If the program was only delayed, the public deserves clarity on timelines and evidence.
Democracy depends on informed consent — especially in war.
The Emergency Continuum
There is another dimension.
The Insurrection Act, governing domestic troop deployment, has been openly discussed in recent years as a tool to address unrest inside the United States.
While foreign war and domestic deployment are legally distinct, commentator Thom Hartmann has argued that prolonged national security crises create a cultural readiness for expanded executive authority at home.?. We’ve become a different country because of domestic deployment of Federal police and occupation of American cities.
Emergency language migrates.
Crisis becomes governance style.
Authority expands first in response to external threat — and later in domestic contexts.
This is not inevitable.

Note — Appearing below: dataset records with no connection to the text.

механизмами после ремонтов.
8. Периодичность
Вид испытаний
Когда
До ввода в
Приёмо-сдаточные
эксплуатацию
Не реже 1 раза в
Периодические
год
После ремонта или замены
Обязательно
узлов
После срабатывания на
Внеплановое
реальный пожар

But history shows it is possible.
The Constitutional Stress Test
What makes this moment significant is not only the battlefield.
It is whether Congress asserts its role — demanding formal authorization, reviewing intelligence claims, defining objectives and exit conditions.
War may be justified.
But justification must withstand scrutiny.
Ben-Ghiat reminds us that strong democracies resist personalization of power. Vance underscores that emergency authority must remain bounded. Truscott warns against rhetorical drift into open-ended transformation. Hartmann highlights the cultural effects of permanent mobilization. The Times continues to report the evidentiary disputes that make public debate possible.
Together, they illuminate a single principle:
Security and constitutional accountability are not opposites. They are interdependent.
A Personal Note
I have written before about the danger of internal enemy narratives and the temptation to deploy extraordinary authority against American cities. Those concerns do not disappear when the focus shifts overseas.
If war is necessary, it should survive congressional authorization.
If intelligence is compelling, it should withstand structured oversight.
And if objectives are limited, they should be clearly defined.
The health of a democracy is measured not only by its ability to project force — but by its discipline in controlling it.
The missiles are distant.
The constitutional consequences are not.
Conclusion
This essay explores the implications of President Trump’s military actions against Iran, emphasizing the tension between national security and democratic principles. It critiques the broad interpretations of executive power and the erosion of constitutional accountability during crises, as analyzed by scholars like Ruth Ben-Ghiat and Joyce Vance. It stresses the importance of congressional oversight and the risks of wartime rhetoric normalizing expanded authority. Ultimately, it argues for a necessary balance between security measures and the preservation of democracy, highlighting that informed public consent is crucial in times of conflict.
Notes & Sources
- Joyce Vance, commentary on executive war powers and emergency authority (see Civil Discourse newsletter and public legal analysis, 2023–2026).
- Ruth Ben-Ghiat, Strongmen: Mussolini to the Present (2020); subsequent essays on crisis governance and executive consolidation.
- Lucian Truscott, commentary on presidential rhetoric and militarized political language (various columns, 2023–2026).
- Reporting and analysis from The New York Times on Iran’s nuclear program, U.S. intelligence assessments, and strike aftermath (2024–2026).
- Thom Hartmann, broadcasts and essays addressing executive emergency powers and democratic erosion in wartime contexts.